- **BRIEF**: The reply should contain all the data below, repeated exactly, and none of the images.

- **INFORMATION SHOWN**:
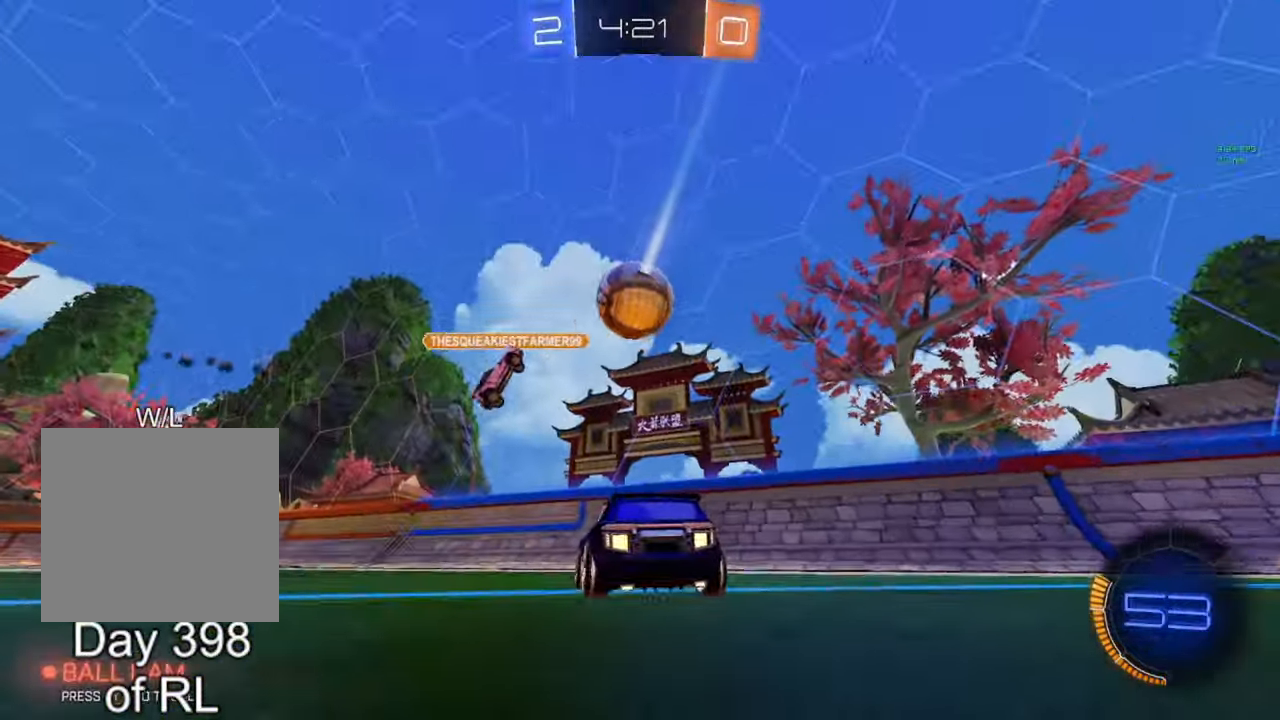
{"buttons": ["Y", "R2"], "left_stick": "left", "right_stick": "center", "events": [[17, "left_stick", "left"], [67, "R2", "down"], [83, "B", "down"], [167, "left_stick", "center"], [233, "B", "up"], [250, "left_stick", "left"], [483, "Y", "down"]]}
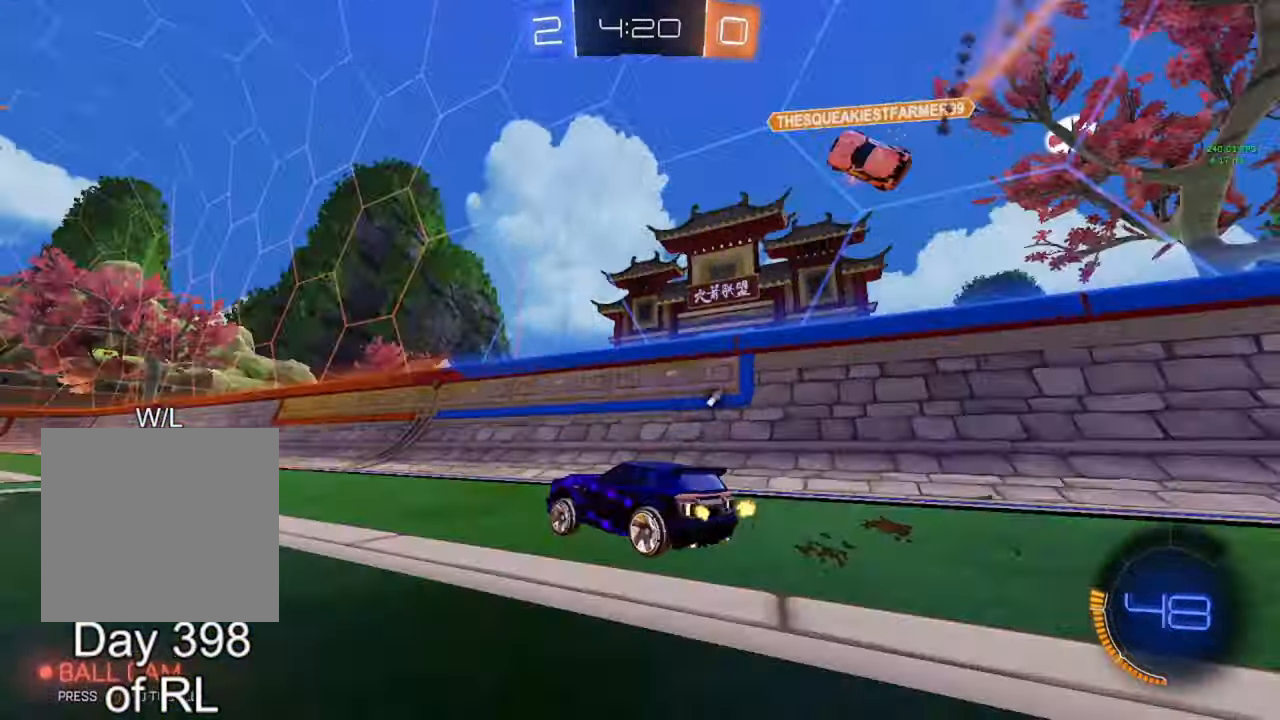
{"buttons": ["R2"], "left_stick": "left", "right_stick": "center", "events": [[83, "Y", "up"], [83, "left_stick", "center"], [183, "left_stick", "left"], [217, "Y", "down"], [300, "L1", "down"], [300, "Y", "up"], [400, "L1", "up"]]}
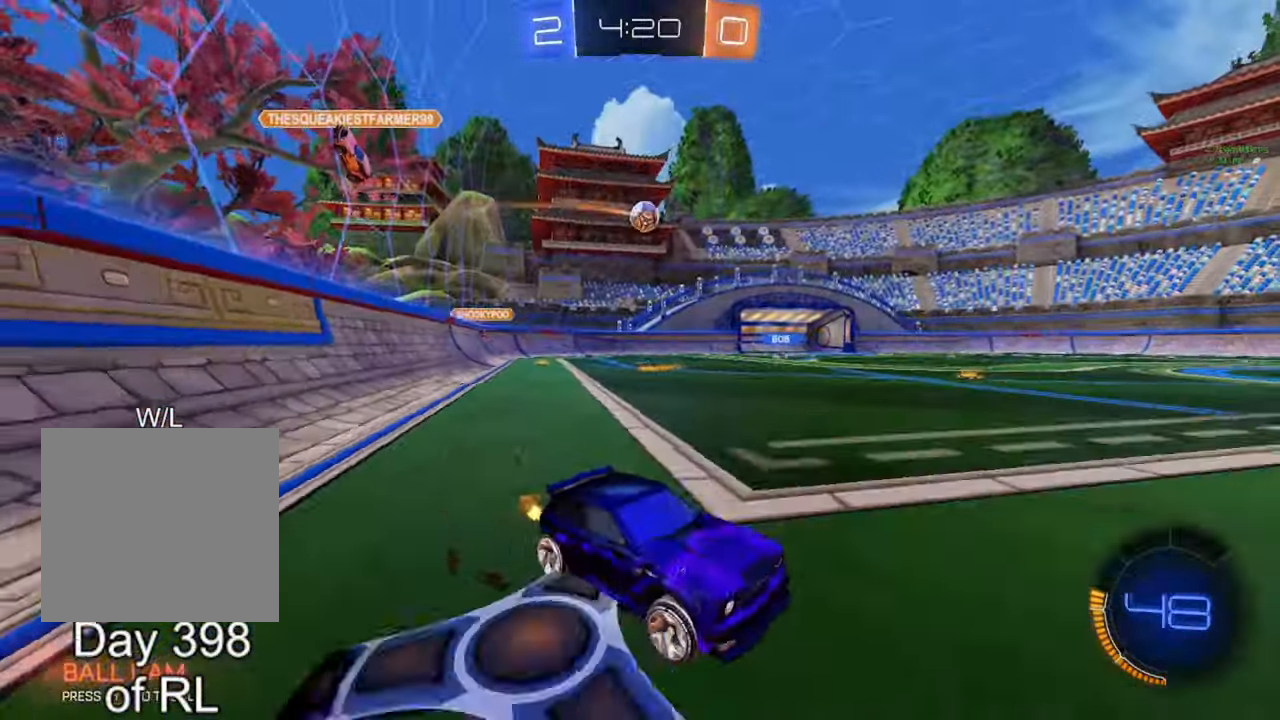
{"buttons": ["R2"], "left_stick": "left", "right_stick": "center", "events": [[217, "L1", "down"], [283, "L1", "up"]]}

- **FINISHED EXERCISE**:
{"buttons": ["Y", "R2"], "left_stick": "left", "right_stick": "center", "events": [[17, "left_stick", "left"], [67, "R2", "down"], [83, "B", "down"], [167, "left_stick", "center"], [233, "B", "up"], [250, "left_stick", "left"], [483, "Y", "down"]]}
{"buttons": ["R2"], "left_stick": "left", "right_stick": "center", "events": [[83, "Y", "up"], [83, "left_stick", "center"], [183, "left_stick", "left"], [217, "Y", "down"], [300, "L1", "down"], [300, "Y", "up"], [400, "L1", "up"]]}
{"buttons": ["R2"], "left_stick": "left", "right_stick": "center", "events": [[217, "L1", "down"], [283, "L1", "up"]]}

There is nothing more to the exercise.